SUPPLIED RECORDS >>

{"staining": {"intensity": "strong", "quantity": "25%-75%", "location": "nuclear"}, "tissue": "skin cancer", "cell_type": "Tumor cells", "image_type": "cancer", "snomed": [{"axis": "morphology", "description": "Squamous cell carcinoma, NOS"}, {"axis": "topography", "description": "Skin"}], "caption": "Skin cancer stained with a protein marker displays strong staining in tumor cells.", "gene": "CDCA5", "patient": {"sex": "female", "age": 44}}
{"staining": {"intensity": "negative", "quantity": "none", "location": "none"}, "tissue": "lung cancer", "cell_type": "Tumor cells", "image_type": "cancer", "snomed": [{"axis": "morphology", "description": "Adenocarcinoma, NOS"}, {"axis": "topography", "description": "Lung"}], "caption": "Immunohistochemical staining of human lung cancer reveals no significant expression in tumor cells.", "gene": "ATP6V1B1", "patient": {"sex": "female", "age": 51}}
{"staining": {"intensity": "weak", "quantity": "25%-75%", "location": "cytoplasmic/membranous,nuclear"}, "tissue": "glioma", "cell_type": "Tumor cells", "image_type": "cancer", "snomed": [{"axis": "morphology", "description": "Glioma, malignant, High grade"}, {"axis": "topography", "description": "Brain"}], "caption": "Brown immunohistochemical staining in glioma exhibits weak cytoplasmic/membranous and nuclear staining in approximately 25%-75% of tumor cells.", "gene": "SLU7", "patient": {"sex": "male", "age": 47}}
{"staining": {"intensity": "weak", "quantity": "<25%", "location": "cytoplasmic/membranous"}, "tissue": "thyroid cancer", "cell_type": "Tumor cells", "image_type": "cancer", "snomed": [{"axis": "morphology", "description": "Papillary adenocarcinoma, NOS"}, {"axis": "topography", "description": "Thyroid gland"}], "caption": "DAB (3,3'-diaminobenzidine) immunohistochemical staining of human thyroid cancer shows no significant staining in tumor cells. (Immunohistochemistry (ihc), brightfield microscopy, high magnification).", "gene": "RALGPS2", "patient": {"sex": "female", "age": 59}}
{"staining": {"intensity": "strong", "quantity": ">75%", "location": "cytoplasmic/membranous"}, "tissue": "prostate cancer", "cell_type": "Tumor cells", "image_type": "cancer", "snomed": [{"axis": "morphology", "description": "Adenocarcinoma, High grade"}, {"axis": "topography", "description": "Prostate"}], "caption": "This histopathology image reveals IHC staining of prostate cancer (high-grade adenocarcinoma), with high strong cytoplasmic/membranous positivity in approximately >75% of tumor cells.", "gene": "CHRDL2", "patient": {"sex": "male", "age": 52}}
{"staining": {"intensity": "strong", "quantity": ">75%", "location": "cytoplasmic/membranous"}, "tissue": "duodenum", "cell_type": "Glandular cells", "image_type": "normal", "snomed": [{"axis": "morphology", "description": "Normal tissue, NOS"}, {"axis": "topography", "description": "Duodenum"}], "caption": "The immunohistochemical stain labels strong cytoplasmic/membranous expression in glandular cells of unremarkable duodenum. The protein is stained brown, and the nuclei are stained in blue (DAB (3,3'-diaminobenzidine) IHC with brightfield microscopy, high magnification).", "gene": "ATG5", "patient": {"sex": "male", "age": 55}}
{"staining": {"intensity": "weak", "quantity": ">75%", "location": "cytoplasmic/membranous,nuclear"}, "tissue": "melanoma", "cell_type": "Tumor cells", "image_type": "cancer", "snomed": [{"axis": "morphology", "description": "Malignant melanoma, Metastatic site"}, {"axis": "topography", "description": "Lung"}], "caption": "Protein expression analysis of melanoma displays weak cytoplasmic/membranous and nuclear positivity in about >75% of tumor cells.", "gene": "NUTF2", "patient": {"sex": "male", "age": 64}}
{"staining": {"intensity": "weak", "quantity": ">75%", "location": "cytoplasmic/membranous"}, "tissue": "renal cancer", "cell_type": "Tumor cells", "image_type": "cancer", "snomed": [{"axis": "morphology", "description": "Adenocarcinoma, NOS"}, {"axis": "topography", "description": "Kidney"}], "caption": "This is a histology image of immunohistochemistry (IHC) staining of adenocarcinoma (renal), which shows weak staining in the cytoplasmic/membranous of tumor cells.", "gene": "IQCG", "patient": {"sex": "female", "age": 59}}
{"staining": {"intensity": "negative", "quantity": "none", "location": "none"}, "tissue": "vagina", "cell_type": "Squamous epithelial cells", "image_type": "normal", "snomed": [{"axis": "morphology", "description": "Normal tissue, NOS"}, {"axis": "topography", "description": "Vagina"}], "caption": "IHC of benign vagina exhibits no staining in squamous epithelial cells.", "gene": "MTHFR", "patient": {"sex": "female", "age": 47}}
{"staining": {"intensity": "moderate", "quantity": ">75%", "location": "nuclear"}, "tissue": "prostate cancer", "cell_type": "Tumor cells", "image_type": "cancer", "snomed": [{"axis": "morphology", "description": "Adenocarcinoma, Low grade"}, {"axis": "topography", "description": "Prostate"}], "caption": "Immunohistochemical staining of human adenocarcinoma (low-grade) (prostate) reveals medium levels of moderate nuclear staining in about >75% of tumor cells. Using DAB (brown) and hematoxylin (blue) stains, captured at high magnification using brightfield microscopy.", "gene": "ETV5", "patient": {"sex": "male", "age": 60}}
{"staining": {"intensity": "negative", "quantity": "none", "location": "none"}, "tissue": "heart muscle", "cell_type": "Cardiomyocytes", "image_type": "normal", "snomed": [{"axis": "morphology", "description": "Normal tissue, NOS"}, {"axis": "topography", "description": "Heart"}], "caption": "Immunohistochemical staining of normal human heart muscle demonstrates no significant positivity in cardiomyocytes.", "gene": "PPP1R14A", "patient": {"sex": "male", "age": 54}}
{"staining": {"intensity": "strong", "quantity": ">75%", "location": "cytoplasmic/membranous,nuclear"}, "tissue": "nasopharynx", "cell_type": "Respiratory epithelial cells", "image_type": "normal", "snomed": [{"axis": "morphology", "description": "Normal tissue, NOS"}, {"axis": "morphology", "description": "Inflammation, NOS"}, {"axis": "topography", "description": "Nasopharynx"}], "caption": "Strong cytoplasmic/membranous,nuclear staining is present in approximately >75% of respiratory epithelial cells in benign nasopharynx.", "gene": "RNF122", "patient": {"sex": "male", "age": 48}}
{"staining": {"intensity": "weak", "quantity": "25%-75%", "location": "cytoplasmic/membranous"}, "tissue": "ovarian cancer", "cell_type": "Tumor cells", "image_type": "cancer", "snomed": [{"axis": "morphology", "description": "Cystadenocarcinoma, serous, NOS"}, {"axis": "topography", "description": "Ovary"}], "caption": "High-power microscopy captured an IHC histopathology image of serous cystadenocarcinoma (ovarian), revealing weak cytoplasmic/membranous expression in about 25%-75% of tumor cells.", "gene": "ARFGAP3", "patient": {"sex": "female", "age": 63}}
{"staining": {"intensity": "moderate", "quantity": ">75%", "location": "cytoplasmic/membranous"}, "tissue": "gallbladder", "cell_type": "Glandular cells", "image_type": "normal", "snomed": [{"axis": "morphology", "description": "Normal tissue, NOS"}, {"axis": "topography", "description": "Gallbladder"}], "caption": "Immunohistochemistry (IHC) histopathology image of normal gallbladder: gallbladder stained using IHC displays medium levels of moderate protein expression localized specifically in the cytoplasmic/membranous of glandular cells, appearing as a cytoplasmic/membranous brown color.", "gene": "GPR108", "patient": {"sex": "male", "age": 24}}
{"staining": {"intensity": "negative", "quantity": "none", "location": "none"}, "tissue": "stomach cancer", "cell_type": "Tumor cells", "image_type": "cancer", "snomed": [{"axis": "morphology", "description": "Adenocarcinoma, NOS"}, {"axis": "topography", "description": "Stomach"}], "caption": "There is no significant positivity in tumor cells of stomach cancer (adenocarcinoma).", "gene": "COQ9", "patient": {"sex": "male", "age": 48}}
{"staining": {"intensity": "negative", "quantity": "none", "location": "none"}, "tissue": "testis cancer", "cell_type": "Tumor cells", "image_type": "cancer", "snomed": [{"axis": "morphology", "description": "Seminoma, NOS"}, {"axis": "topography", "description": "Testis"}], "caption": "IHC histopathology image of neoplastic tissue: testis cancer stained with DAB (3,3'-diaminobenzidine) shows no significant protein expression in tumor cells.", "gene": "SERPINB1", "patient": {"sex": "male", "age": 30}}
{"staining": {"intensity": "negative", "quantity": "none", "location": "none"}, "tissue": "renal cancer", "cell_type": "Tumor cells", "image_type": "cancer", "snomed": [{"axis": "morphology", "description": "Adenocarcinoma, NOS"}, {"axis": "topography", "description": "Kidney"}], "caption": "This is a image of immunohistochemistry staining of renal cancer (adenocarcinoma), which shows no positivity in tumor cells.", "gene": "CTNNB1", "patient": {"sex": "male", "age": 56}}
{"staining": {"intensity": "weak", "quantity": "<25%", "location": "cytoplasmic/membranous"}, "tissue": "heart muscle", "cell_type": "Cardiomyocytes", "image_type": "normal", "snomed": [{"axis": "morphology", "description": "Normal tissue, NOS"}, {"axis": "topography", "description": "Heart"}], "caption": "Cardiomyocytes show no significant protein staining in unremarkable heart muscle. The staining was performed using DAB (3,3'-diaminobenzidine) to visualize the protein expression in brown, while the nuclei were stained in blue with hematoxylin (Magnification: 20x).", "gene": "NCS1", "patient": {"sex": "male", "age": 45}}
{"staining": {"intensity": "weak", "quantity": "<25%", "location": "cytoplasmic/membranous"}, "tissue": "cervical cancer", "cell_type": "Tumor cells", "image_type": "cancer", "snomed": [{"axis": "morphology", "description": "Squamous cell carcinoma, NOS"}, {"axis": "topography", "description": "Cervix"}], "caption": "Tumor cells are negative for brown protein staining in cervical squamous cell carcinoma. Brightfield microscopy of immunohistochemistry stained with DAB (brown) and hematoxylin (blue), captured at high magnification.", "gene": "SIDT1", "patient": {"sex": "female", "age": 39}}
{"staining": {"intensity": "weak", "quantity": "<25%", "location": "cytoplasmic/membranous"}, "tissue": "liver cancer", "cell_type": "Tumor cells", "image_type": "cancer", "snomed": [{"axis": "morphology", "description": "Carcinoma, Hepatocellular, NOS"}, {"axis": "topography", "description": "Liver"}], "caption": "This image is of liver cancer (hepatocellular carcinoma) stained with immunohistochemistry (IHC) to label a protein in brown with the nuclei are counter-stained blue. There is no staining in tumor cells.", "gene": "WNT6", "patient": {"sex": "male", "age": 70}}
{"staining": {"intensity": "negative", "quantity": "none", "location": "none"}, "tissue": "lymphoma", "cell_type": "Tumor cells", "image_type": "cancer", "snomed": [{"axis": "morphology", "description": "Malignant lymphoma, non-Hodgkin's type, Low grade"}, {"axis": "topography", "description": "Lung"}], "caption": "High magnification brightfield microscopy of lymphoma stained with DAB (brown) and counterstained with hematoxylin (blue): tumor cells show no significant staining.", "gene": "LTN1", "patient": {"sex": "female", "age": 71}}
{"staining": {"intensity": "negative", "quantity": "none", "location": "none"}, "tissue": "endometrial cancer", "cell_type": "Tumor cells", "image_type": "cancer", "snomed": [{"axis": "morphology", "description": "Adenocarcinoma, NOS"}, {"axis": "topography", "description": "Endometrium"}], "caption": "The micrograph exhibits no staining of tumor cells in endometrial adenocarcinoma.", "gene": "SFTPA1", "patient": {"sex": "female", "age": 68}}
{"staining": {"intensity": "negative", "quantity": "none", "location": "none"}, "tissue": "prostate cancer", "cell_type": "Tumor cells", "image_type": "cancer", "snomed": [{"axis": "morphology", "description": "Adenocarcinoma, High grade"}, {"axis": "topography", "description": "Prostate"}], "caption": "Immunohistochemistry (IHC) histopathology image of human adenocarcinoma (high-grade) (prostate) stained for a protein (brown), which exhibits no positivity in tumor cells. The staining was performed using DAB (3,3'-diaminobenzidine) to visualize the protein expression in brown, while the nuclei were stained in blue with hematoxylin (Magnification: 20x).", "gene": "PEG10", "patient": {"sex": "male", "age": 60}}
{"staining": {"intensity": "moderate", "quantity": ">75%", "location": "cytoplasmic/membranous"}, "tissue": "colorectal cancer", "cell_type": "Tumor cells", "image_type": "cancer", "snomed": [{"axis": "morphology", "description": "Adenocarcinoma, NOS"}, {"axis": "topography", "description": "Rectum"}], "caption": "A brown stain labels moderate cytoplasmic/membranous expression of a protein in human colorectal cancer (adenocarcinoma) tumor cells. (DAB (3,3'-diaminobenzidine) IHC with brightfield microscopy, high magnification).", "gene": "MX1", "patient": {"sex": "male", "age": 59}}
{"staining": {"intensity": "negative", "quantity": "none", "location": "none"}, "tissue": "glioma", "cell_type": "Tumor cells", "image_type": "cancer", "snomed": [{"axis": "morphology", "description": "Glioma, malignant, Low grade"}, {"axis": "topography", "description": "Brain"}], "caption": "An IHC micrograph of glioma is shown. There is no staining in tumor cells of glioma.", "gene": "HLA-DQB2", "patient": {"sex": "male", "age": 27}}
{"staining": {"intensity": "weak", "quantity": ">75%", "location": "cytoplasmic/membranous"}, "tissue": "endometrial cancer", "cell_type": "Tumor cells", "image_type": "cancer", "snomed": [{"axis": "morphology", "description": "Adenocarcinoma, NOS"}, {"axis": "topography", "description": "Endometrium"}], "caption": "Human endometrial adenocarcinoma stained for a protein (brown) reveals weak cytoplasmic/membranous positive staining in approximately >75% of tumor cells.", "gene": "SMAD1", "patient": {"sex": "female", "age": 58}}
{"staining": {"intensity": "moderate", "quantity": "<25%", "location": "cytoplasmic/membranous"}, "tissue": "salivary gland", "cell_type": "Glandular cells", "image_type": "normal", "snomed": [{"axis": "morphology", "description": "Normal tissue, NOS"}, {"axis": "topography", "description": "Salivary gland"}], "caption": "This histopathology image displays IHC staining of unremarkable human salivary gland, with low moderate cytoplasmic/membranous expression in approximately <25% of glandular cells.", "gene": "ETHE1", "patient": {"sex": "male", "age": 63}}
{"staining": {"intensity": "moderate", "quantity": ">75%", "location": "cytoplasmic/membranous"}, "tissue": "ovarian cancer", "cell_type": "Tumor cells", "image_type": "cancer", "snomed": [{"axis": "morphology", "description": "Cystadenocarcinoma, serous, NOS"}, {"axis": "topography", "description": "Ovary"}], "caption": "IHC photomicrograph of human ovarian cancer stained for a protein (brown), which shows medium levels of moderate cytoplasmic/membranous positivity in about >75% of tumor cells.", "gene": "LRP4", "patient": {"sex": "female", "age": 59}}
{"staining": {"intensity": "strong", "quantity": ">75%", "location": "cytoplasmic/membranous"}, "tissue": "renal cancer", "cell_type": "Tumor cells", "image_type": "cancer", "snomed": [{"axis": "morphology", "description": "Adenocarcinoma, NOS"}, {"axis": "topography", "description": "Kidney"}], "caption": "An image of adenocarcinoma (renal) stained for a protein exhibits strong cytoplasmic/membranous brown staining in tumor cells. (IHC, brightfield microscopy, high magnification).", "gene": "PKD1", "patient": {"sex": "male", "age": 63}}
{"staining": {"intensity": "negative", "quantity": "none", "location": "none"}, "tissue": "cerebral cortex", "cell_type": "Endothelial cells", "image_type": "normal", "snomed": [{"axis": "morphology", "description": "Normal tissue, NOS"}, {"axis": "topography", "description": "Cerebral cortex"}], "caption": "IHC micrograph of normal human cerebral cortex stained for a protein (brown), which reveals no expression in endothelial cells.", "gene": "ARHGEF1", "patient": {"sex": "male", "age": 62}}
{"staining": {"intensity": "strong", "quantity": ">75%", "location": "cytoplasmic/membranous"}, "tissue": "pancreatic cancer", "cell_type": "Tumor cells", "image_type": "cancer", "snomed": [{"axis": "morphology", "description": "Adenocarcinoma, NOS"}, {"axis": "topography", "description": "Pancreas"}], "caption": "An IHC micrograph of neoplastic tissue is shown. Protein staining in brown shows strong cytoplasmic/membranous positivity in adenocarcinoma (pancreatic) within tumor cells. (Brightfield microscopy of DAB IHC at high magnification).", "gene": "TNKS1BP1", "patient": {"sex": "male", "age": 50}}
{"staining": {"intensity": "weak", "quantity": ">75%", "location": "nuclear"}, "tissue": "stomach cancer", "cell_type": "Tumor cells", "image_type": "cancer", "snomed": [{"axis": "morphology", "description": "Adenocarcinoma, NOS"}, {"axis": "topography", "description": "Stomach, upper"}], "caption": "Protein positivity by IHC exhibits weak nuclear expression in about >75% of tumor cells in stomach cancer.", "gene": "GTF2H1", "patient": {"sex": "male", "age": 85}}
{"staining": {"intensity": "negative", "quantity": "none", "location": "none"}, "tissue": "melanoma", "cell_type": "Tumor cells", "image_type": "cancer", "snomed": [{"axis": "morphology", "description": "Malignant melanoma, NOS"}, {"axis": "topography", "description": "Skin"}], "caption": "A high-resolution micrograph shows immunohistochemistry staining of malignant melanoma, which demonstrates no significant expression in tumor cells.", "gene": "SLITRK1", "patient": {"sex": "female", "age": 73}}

TASK TO CARRY OUT >> Restate verbatim all lines from the start of the data through the line containing "(3,3'-diaminobenzidine) immunohistochemical staining", with both ends kept.

SOLVED EXERCISE >>
{"staining": {"intensity": "strong", "quantity": "25%-75%", "location": "nuclear"}, "tissue": "skin cancer", "cell_type": "Tumor cells", "image_type": "cancer", "snomed": [{"axis": "morphology", "description": "Squamous cell carcinoma, NOS"}, {"axis": "topography", "description": "Skin"}], "caption": "Skin cancer stained with a protein marker displays strong staining in tumor cells.", "gene": "CDCA5", "patient": {"sex": "female", "age": 44}}
{"staining": {"intensity": "negative", "quantity": "none", "location": "none"}, "tissue": "lung cancer", "cell_type": "Tumor cells", "image_type": "cancer", "snomed": [{"axis": "morphology", "description": "Adenocarcinoma, NOS"}, {"axis": "topography", "description": "Lung"}], "caption": "Immunohistochemical staining of human lung cancer reveals no significant expression in tumor cells.", "gene": "ATP6V1B1", "patient": {"sex": "female", "age": 51}}
{"staining": {"intensity": "weak", "quantity": "25%-75%", "location": "cytoplasmic/membranous,nuclear"}, "tissue": "glioma", "cell_type": "Tumor cells", "image_type": "cancer", "snomed": [{"axis": "morphology", "description": "Glioma, malignant, High grade"}, {"axis": "topography", "description": "Brain"}], "caption": "Brown immunohistochemical staining in glioma exhibits weak cytoplasmic/membranous and nuclear staining in approximately 25%-75% of tumor cells.", "gene": "SLU7", "patient": {"sex": "male", "age": 47}}
{"staining": {"intensity": "weak", "quantity": "<25%", "location": "cytoplasmic/membranous"}, "tissue": "thyroid cancer", "cell_type": "Tumor cells", "image_type": "cancer", "snomed": [{"axis": "morphology", "description": "Papillary adenocarcinoma, NOS"}, {"axis": "topography", "description": "Thyroid gland"}], "caption": "DAB (3,3'-diaminobenzidine) immunohistochemical staining of human thyroid cancer shows no significant staining in tumor cells. (Immunohistochemistry (ihc), brightfield microscopy, high magnification).", "gene": "RALGPS2", "patient": {"sex": "female", "age": 59}}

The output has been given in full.